Extract:
++++
A flag, -n 20, which changes the number of lines the command displays. Internally, this sets the value of some variable to a different number.
A positional argument, the file name poeFor-windows-100k.bed, which is the last listed argument. Again this internally sets the value of some variable to the path to that file (actually, for most bash commands, the first un-flagged option is usually reserved for the file name).

Well, we can modify our script to take input from the command line as well. Shell scripts have access to special variables that can be used to create simple, positional, command line options. Specifically, the variables $1, $2, $3, etc will contain the first, second, third, etc. arguments specified after the script is called.

Exercise: 1. Modify your script to replace the path to the bed file with $1, and the path to the VCF file with $2 using positional command line arguments. 2. Run the following code block to call your script again, this time taking arguments, with the bed file first and the vcf second.


chmod +x snp-density-3.sh
# Make the script executable

./snp-density-3.sh poeFor-windows-100k.bed data3/poeFor_NW_006799939.vcf 
# ./ : Execute the following file as a shell script

## 0.0143416

If everything is working, you should get the same answer as before. But now we can give our script any bed file and any VCF file, right from the command line. Note that we don’t do any error checking - if you accidentally specify a VCF file that uses a different reference genome than your bed file, nothing in the script will prevent this.
++++
What you will do:
a. Transcribe from the shell-script tutorial excerpt everything from "Exercise: 1. Modify" down to "will prevent this.".
b. Please pick up the shell-script tutorial excerpt after its final sentence and continue it.

[Records from a dataset]
++++
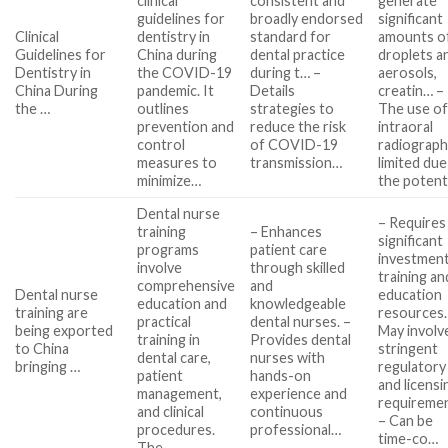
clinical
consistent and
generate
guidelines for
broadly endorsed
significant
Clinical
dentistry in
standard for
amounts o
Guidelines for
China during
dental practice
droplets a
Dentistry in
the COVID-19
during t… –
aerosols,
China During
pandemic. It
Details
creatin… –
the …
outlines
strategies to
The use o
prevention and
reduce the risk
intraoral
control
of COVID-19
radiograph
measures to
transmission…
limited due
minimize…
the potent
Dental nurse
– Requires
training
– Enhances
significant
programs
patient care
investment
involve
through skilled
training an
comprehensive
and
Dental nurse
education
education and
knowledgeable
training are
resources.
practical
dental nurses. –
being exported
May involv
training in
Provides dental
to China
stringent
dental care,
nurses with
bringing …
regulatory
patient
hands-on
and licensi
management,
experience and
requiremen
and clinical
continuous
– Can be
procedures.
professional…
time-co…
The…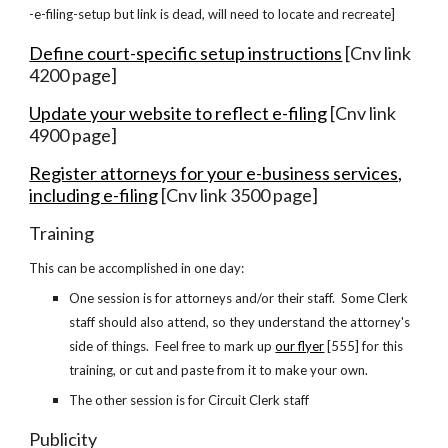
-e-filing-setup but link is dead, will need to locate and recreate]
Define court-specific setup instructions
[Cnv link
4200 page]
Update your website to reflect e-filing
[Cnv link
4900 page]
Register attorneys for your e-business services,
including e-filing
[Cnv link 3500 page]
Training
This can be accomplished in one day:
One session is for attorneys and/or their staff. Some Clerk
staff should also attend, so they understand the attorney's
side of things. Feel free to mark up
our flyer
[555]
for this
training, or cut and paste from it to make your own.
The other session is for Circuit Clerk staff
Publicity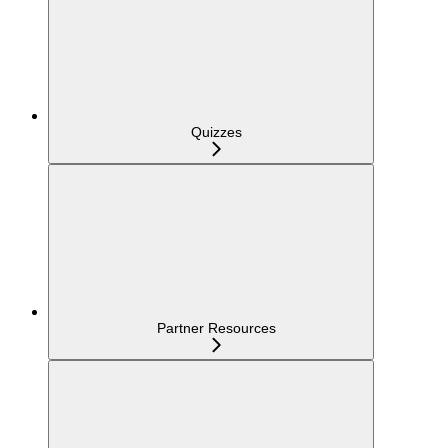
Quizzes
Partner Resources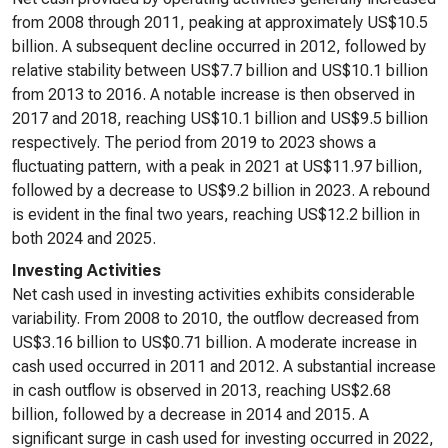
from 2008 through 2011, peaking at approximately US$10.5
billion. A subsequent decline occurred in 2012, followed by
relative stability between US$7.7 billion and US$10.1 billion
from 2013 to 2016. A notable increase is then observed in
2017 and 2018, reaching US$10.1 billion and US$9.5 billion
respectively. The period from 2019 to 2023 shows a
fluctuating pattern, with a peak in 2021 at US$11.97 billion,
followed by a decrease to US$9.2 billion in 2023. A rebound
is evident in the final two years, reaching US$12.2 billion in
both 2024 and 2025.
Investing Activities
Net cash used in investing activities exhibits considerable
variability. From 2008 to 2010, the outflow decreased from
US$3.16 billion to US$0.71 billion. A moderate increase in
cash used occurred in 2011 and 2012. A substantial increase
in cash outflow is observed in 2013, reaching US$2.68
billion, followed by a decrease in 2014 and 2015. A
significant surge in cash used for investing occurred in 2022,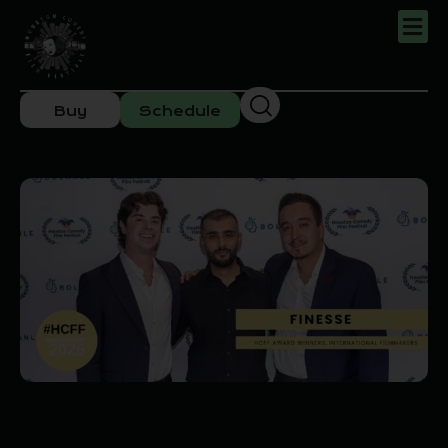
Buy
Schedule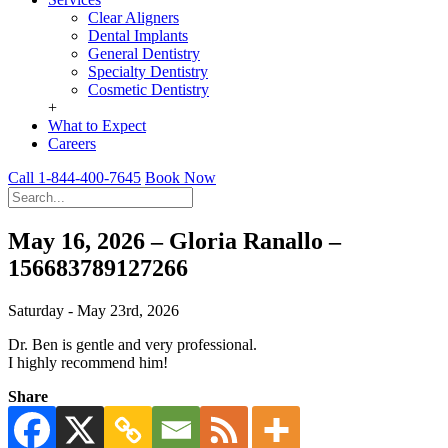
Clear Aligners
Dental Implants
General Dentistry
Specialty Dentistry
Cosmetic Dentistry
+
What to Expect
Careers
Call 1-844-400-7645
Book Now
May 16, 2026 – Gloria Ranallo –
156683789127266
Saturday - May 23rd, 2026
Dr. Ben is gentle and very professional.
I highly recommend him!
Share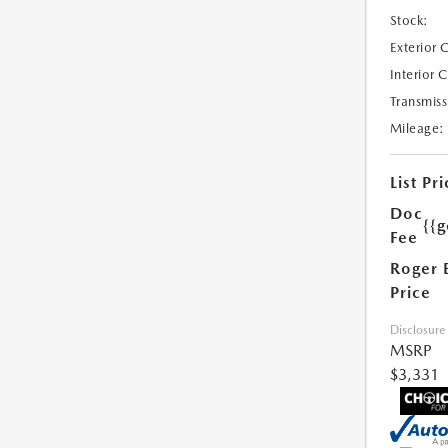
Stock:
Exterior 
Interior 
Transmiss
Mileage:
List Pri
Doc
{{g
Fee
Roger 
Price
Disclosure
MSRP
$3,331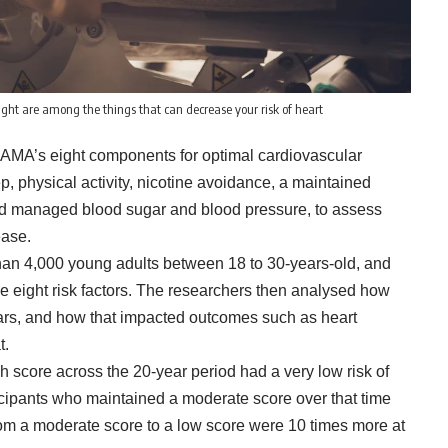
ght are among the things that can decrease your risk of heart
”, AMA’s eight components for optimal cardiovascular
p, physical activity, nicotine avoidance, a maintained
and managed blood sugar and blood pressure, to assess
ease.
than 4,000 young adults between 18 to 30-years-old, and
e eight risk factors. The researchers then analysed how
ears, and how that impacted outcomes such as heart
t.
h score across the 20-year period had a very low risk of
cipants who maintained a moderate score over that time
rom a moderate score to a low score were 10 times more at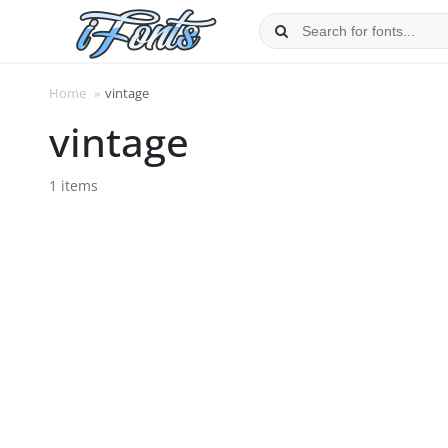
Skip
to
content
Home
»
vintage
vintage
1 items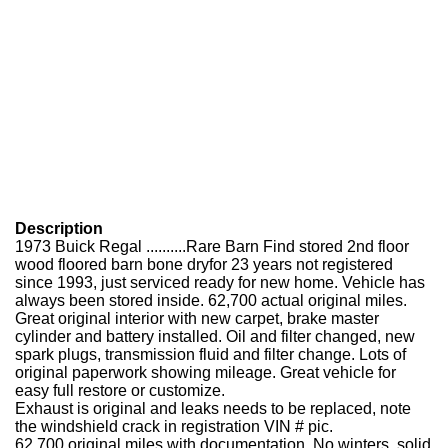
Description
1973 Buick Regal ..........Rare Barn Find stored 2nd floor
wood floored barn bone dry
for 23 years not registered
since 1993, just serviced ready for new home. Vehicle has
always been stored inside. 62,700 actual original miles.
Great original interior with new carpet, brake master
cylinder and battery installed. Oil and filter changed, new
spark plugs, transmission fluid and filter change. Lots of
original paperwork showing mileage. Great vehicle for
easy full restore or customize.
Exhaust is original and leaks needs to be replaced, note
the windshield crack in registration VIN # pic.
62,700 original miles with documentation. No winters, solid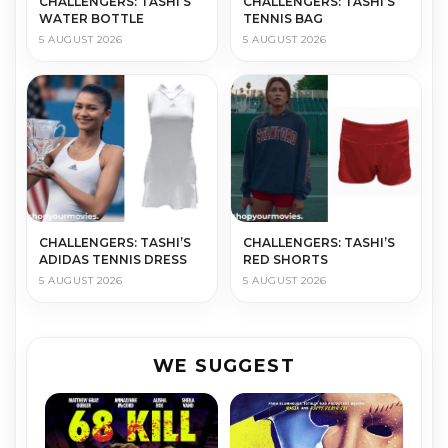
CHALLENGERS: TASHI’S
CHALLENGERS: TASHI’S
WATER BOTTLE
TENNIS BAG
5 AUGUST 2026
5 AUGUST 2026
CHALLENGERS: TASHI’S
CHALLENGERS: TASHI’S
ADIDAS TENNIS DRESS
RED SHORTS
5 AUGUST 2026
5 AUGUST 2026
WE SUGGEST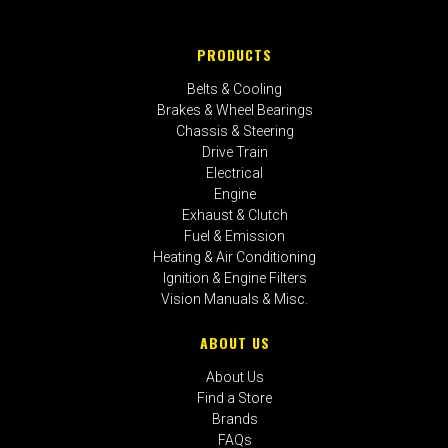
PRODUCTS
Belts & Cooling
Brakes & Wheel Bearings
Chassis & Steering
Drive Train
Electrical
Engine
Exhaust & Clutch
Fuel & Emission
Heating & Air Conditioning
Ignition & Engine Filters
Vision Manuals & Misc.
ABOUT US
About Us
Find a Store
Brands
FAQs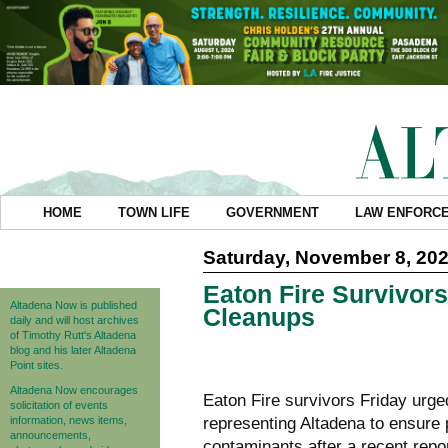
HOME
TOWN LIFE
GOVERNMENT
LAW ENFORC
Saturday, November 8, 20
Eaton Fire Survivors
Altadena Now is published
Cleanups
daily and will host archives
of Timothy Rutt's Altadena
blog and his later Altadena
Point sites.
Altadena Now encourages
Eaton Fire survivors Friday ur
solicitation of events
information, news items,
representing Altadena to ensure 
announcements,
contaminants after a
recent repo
++++
Per-task answers:
a.
Exercise: 1. Modify your script to replace the path to the bed file with $1, and the path to the VCF file with $2 using positional command line arguments. 2. Run the following code block to call your script again, this time taking arguments, with the bed file first and the vcf second.


chmod +x snp-density-3.sh
# Make the script executable

./snp-density-3.sh poeFor-windows-100k.bed data3/poeFor_NW_006799939.vcf 
# ./ : Execute the following file as a shell script

## 0.0143416

If everything is working, you should get the same answer as before. But now we can give our script any bed file and any VCF file, right from the command line. Note that we don’t do any error checking - if you accidentally specify a VCF file that uses a different reference genome than your bed file, nothing in the script will prevent this.

b.
This is better, but it still requires a lot of typing if we want to run this on 10 files. If, for example, we wanted to compute SNP density separately for each chromosome, or for different interval types (e.g., genes, introns, exons), we’d have to type out each bed file separately.

We can get around this by using loops.

The most common kind of loop we’ll use is a for loop, which iterates over elements.

Run the following code block to see a for loop in action


# a simple loop
for i in 1 2 3;
do
  echo $i
done

## 1
## 2
## 3

Importantly, a loop can iterate over the output of another command.

Run the following code block to iterate over the results of the ls command in a for loop


# use the $() syntax to capture the output of a command into a loop; by default each newline will be a separate iteration

for FILE in $(ls)
do
  echo $FILE
done

## bed_files
## Biotips-workshop-2023-Day1-instructor.html
## Biotips-workshop-2023-Day1-instructor.Rmd
## Biotips-workshop-2023-Day1-student.Rmd
## Biotips-workshop-2023-Day2-instructor.html
## Biotips-workshop-2023-Day2-instructor.Rmd
## Biotips-workshop-2023-Day2-student.Rmd
## Biotips-workshop-2023-Day3-instructor_files
## Biotips-workshop-2023-Day3-instructor.html
## Biotips-workshop-2023-Day3-instructor.Rmd
## Biotips-workshop-2023-Day3-student.Rmd
## Biotips-workshop-2023-Day4-instructor.Rmd
## Biotips-workshop-2023-Day4-slurm-instructor.Rmd
## coverage-submit.sh
## css
## data3
## end.html
## exon.bed
## img
## index.html
## links.html
## poeFor_beds
## poeFor-windows-100k.bed
## poeFor-windows-100k-snps.bed
## programs.html
## scripts
## snp-density-0.sh
## snp-density-1.sh
## snp-density-2.sh
## snp-density-3.sh
## snp-density-4.sh
## snp-density-final.sh
## snp-density.sh
## snp-density-simple.sh
## start.html
## tables
## terms.html

All this does right now is print out the files in our current working directory, just like running the ls command would.

Loops are very powerful. For example, let’s say we want to make a few different subsets of the annotation we have for the Amazon molly: coding exons, introns, intergenic regions, UTRs.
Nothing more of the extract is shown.